Source data:
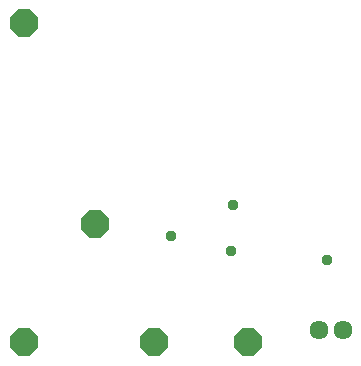
<source format=gbr>
G04 EAGLE Gerber RS-274X export*
G75*
%MOMM*%
%FSLAX34Y34*%
%LPD*%
%INSoldermask Bottom*%
%IPPOS*%
%AMOC8*
5,1,8,0,0,1.08239X$1,22.5*%
G01*
%ADD10P,2.556822X8X22.500000*%
%ADD11C,1.611200*%
%ADD12C,0.959600*%


D10*
X84000Y126000D03*
X24000Y26000D03*
X24000Y296000D03*
D11*
X274000Y36000D03*
X294000Y36000D03*
D10*
X214000Y26000D03*
X134000Y26000D03*
D12*
X148736Y115600D03*
X199600Y103472D03*
X280784Y95344D03*
X201568Y141984D03*
M02*

</source>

Activity: Retype, exactly as written, each line from the one that has "X84000Y126000D03*" to the bottom of the entries above, and include both of those lines.

Response:
X84000Y126000D03*
X24000Y26000D03*
X24000Y296000D03*
D11*
X274000Y36000D03*
X294000Y36000D03*
D10*
X214000Y26000D03*
X134000Y26000D03*
D12*
X148736Y115600D03*
X199600Y103472D03*
X280784Y95344D03*
X201568Y141984D03*
M02*

</source>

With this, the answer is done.